DATA SHOWN:
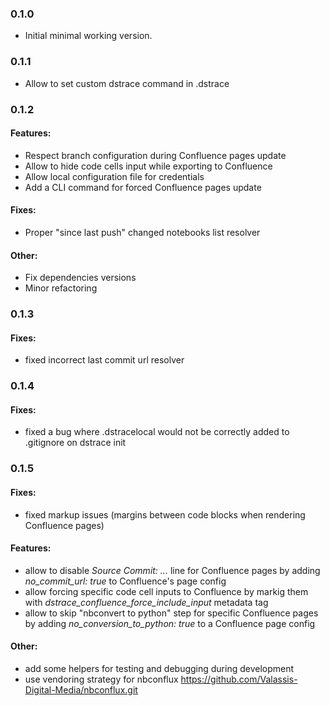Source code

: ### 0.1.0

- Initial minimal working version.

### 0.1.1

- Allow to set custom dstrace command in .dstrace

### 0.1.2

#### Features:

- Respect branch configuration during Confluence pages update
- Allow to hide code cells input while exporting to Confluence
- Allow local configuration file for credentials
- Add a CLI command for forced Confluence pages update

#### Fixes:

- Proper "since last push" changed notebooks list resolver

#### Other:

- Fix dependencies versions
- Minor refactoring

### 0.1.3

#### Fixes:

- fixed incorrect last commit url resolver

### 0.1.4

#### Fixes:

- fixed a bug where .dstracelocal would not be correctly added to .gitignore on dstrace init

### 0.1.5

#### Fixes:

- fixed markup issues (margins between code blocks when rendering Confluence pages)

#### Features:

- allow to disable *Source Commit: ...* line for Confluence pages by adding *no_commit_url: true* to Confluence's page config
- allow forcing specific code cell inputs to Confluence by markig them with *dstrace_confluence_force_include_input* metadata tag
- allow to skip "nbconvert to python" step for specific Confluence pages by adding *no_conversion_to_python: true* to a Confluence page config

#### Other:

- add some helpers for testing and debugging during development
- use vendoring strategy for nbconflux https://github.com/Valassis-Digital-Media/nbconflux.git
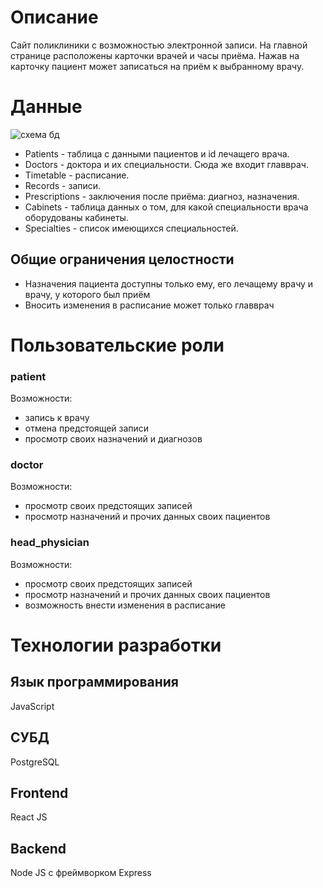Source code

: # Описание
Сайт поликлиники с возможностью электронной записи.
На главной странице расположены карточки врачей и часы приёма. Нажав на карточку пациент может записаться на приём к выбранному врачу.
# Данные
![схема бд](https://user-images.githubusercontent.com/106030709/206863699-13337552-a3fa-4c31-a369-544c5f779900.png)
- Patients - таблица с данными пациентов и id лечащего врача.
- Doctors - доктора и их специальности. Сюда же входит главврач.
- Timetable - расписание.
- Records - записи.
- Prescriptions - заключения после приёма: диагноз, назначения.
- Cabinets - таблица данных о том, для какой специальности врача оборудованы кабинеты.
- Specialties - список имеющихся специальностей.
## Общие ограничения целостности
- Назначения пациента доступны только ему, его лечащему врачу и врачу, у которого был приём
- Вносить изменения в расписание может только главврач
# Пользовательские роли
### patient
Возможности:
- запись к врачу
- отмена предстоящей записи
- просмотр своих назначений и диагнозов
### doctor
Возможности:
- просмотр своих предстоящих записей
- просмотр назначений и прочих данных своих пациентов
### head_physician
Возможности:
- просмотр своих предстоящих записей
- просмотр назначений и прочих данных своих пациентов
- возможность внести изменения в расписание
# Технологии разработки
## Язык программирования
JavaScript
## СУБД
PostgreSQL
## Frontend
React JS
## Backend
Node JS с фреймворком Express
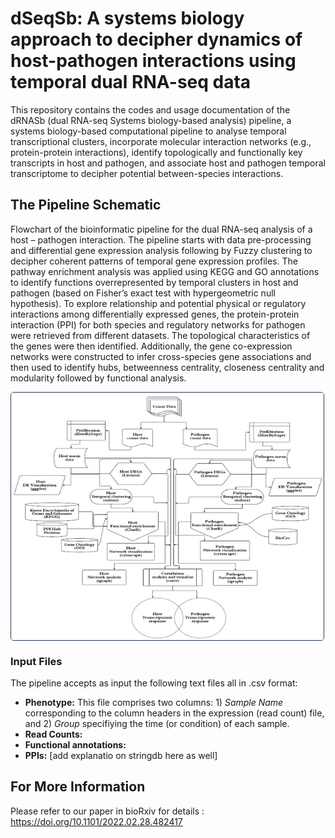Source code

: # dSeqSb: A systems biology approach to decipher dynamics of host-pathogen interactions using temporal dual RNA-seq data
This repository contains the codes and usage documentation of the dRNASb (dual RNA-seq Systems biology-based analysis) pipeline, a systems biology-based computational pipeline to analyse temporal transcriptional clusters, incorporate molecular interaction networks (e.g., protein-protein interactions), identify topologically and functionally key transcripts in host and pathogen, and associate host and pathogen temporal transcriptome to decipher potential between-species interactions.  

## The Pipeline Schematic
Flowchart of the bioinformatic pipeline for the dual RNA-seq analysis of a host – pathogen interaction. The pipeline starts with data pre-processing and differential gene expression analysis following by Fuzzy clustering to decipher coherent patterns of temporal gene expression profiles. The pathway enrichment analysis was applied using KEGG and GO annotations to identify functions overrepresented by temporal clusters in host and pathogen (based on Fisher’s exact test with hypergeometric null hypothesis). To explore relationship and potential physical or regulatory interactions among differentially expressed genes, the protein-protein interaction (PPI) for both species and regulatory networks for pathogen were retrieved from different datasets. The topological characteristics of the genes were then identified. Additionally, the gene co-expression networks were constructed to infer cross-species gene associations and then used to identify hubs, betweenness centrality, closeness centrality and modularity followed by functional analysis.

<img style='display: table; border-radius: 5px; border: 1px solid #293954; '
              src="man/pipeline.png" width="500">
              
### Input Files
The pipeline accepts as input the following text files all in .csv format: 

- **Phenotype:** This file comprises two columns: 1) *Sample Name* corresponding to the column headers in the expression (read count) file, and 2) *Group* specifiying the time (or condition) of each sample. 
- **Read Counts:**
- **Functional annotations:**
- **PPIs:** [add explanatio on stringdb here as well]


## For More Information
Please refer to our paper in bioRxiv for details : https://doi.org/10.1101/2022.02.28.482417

---

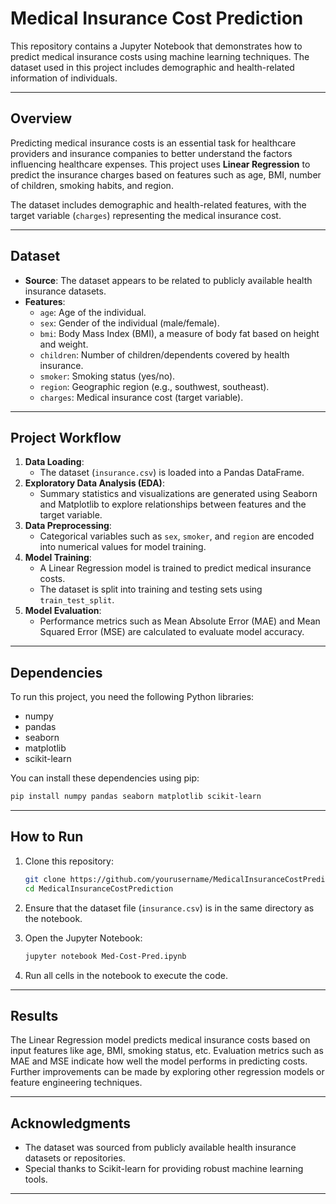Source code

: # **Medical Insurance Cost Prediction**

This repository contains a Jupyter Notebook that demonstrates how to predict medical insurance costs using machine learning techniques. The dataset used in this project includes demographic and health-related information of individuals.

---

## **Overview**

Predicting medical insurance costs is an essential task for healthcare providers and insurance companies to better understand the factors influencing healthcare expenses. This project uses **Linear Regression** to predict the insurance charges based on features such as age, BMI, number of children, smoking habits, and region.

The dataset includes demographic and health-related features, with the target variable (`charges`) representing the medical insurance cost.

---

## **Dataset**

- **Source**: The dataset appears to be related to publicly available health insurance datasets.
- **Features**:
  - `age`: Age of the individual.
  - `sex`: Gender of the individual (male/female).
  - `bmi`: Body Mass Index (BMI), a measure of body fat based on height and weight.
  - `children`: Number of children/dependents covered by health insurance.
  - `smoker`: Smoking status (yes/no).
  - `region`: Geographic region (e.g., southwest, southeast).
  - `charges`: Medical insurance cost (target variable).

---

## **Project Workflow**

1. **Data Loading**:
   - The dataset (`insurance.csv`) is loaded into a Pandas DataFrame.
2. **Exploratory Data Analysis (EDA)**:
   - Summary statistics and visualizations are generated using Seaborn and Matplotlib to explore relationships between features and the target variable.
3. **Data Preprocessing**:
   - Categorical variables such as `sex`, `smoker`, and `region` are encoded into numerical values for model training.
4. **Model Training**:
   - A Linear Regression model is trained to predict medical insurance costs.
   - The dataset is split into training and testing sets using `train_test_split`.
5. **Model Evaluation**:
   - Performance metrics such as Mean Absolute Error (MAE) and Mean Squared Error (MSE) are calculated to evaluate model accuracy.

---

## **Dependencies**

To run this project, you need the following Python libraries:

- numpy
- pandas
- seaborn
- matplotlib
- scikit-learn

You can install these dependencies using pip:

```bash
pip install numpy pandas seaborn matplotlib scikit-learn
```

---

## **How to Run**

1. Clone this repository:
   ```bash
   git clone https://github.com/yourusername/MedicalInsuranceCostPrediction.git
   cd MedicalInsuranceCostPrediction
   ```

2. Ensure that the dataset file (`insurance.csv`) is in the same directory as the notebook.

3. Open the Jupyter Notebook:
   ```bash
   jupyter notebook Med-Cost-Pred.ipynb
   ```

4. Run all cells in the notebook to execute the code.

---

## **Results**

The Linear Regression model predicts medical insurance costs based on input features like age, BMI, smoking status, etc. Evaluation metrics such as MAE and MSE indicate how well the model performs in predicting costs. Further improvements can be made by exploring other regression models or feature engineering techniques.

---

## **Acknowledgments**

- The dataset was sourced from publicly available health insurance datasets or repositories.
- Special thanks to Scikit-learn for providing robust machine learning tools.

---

ABOUT THIS TASK: Show all lines above holding the word "изменения".

SOLUTION BELOW:
- Вносить изменения в расписание может только главврач
- возможность внести изменения в расписание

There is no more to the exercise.